Bug? Using CARP IP as WAN IP in console and fw rules

jackdig

Bug found and pull request created:
https://github.com/pfsense/pfsense/pull/3872

nuro

Thanks for this, it bit us quite badly on a box we have in AWS.
The patch fixed the ip for the WAN address, we just have a last issue where openvpn servers are now binding to the wrong ip (the vip), it might possibly be related.

jackdig

@nuro:

Thanks for this, it bit us quite badly on a box we have in AWS.
The patch fixed the ip for the WAN address, we just have a last issue where openvpn servers are now binding to the wrong ip (the vip), it might possibly be related.

What interface did you select in the openvpn server settings? "WAN"?

nuro

That is correct. Using the "WAN" interface in the server settings normally gave us the interface ip instead of the virtual ip.

jackdig

@nuro:

That is correct. Using the "WAN" interface in the server settings normally gave us the interface ip instead of the virtual ip.

In pfSense web gui, go to Diagnostics / Command Prompt.
Under "Execute PHP Commands", run:
printf(find_interface_ip("em2"));

But change "em2" to your WAN interface.
Do you get correct WAN IP, or VIP IP?

nuro

It returns our virtual ip.
Our real ip is xxx.xxx.127.4, and the php command returns xxx.xxx.127.22 which is our virtual ip.

jackdig

@nuro:

It returns our virtual ip.
Our real ip is xxx.xxx.127.4, and the php command returns xxx.xxx.127.22 which is our virtual ip.

I think it might be cached. I do not know the reason for wrong IP being cached, but you can change the cache.
Go to Diagnostics / Edit File.
Open each of these files, and change IP to WAN IP (if needed):
/var/db/wan_cacheip
/var/db/wan_ip
/var/db/em2_ip

Once again, change last one from "em2_ip" to your wan interface.

nuro

Ah, that was it, our openvpn servers are back to normal.

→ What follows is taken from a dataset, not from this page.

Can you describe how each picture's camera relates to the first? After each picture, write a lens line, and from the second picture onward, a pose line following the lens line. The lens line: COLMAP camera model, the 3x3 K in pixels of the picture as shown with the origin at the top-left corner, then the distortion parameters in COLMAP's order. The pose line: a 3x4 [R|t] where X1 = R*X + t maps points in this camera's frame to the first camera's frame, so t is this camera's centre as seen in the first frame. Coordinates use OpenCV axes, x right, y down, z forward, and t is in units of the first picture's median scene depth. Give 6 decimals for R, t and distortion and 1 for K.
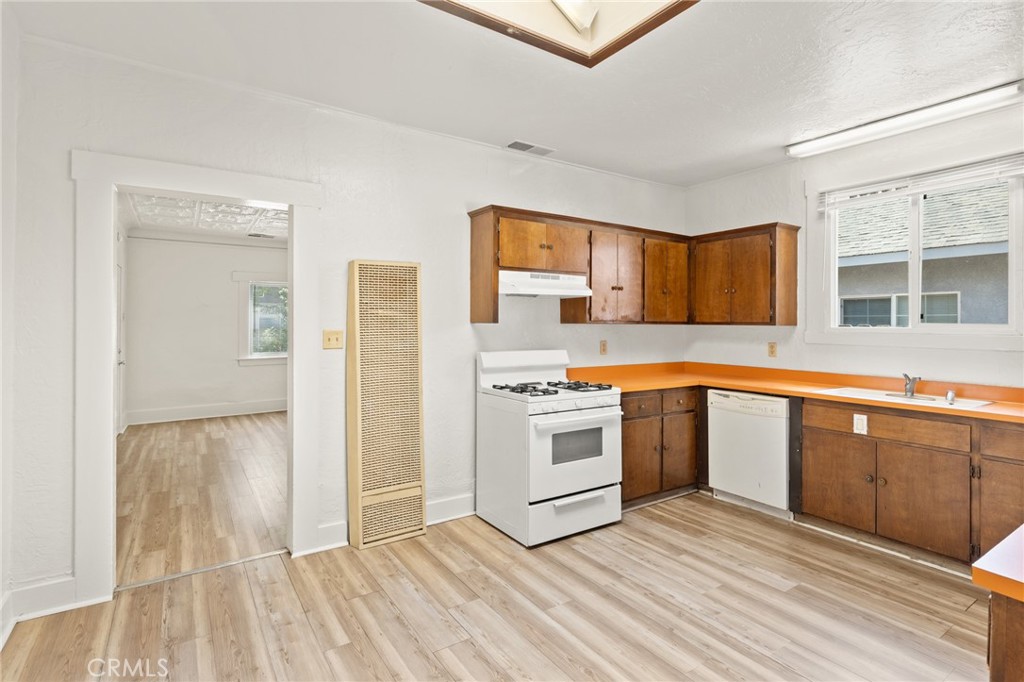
lens RADIAL K [[513.9, 0, 521.9], [0, 513.9, 324.5], [0, 0, 1]] dist [0.000169, 0.000580]
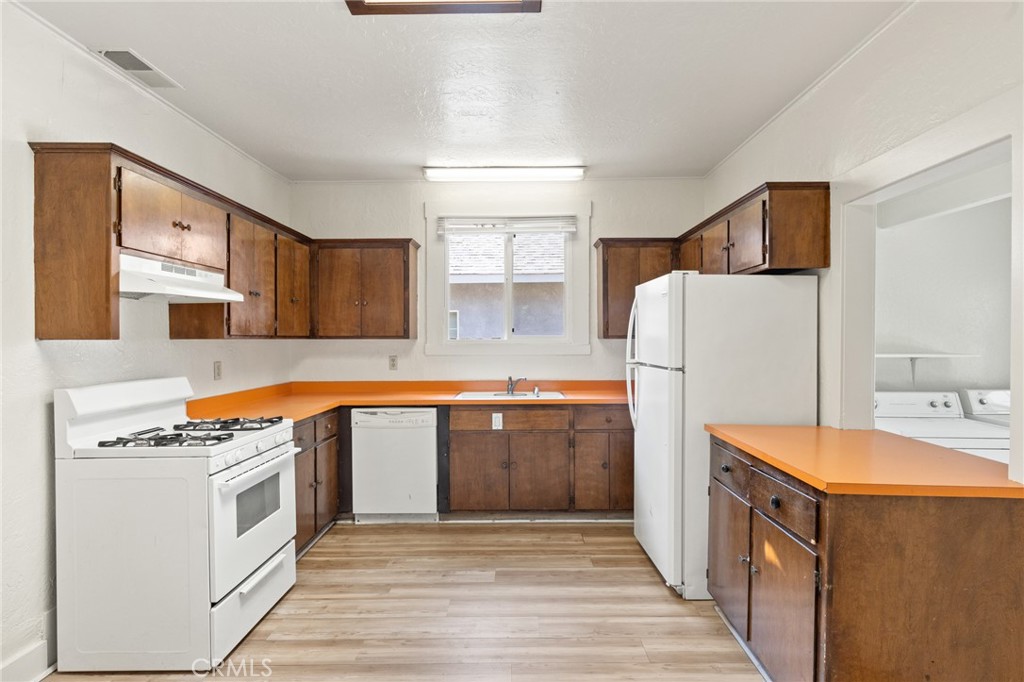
lens RADIAL K [[543.4, 0, 511.1], [0, 543.4, 342.1], [0, 0, 1]] dist [0.003580, 0.001884]
pose [[0.560547, -0.015075, 0.827985, -0.317533], [0.009528, 0.999886, 0.011754, -0.002617], [-0.828068, 0.001301, 0.560627, 0.242243]]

Thanks for your help.
I'll keep any eye on it when she goes for a reboot again (not anytime soon), but this thread has given me some insight.

jackdig

@nuro:

Ah, that was it, our openvpn servers are back to normal. Thanks for your help.
I'll keep any eye on it when she goes for a reboot again (not anytime soon), but this thread has given me some insight.

Glad to hear it's working. We haven't put our 2.4.1 into production yet.

I wounder if it is a coincidence that for both you and me, it was the .22 vip that caused problem.

nuro

Yeah, kinda weird.
It's the only box where we have a vip on the WAN interface, so it slipped through the cracks when we tested it on another box.